I miss her too. I miss her in every moment of every minute of every day. I will always miss her.

“Is she…okay?” I asked in a tight voice. I generally avoided talking about her with him in any depth, but this question was one I asked often. It gave me some peace knowing Darius was looking out for her, that she was still safe. And I guessed that was the most peace I would ever have over her.

“No one’s okay right now, but she’s coping,” he said with a deep frown. “There’s some hope for Roxy. I’ll let you know if it pays off.”

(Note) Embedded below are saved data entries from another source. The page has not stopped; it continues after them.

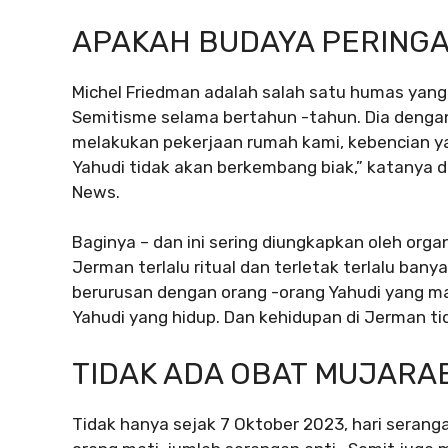
APAKAH BUDAYA PERINGA
Michel Friedman adalah salah satu humas yang
Semitisme selama bertahun -tahun. Dia dengan
melakukan pekerjaan rumah kami, kebencian ya
Yahudi tidak akan berkembang biak,” katanya
News.
Baginya – dan ini sering diungkapkan oleh orga
Jerman terlalu ritual dan terletak terlalu ban
berurusan dengan orang -orang Yahudi yang ma
Yahudi yang hidup. Dan kehidupan di Jerman ti
TIDAK ADA OBAT MUJARAB
Tidak hanya sejak 7 Oktober 2023, hari seranga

I knew he couldn’t tell me more even with the cameras disrupted, just in case, but my heart lifted all the same. “That’s good. Just be careful.”

“Always,” he promised then he fell into telling me everything about Xavier’s Awakening and hinting at how him, Darcy and the other Heirs were all working together to figure out a way to take on Lionel. My heart swelled at the thought. I might have been broken, hurt, and ruined by destroying us. But the sacrifice had been worth it. She was becoming the queen she was always meant to be. It was just hard to accept that I was never going to be her king.